LLMdoctor: Token-Level Flow-Guided Preference Optimization for Efficient Test-Time Alignment of Large Language Models
This addresses the computational expense and inflexibility of traditional fine-tuning for aligning LLMs, offering a more efficient and effective solution for AI developers and researchers.
The paper tackles the problem of aligning large language models with human preferences efficiently at test-time, introducing LLMdoctor, which uses token-level flow-guided preference optimization to outperform existing methods and even surpass full fine-tuning approaches like DPO in performance.

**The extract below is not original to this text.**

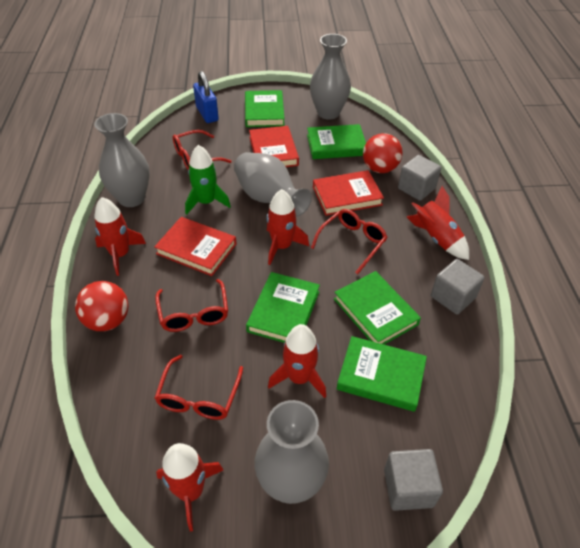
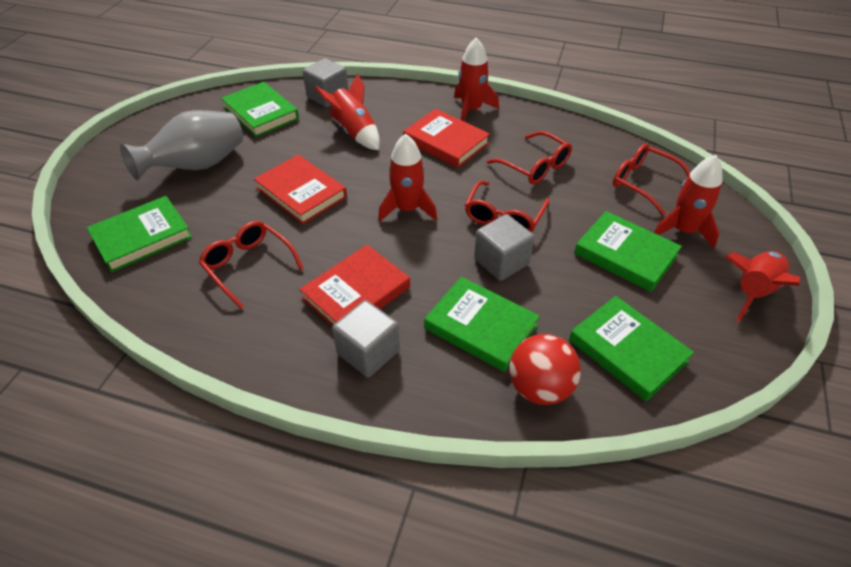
blue padlock: [193,71,219,123] = 1 -> none = 0
green rocket: [185,145,231,215] = 1 -> none = 0
grey vase: [94,113,150,207] [234,152,312,217] [255,400,329,504] [310,34,351,120] = 4 -> [120,110,243,181] = 1
red ball: [75,281,128,331] [363,133,403,173] = 2 -> [509,334,581,405] = 1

Aligning Large Language Models (LLMs) with human preferences is critical, yet traditional fine-tuning methods are computationally expensive and inflexible. While test-time alignment offers a promising alternative, existing approaches often rely on distorted trajectory-level signals or inefficient sampling, fundamentally capping performance and failing to preserve the generative diversity of the base model. This paper introduces LLMdoctor, a novel framework for efficient test-time alignment that operates via a patient-doctor paradigm. It integrates token-level reward acquisition with token-level flow-guided preference optimization (TFPO) to steer a large, frozen patient LLM with a smaller, specialized doctor model. Unlike conventional methods that rely on trajectory-level rewards, LLMdoctor first extracts fine-grained, token-level preference signals from the patient model's behavioral variations. These signals then guide the training of the doctor model via TFPO, which establishes flow consistency across all subtrajectories, enabling precise token-by-token alignment while inherently preserving generation diversity. Extensive experiments demonstrate that LLMdoctor significantly outperforms existing test-time alignment methods and even surpasses the performance of full fine-tuning approaches like DPO.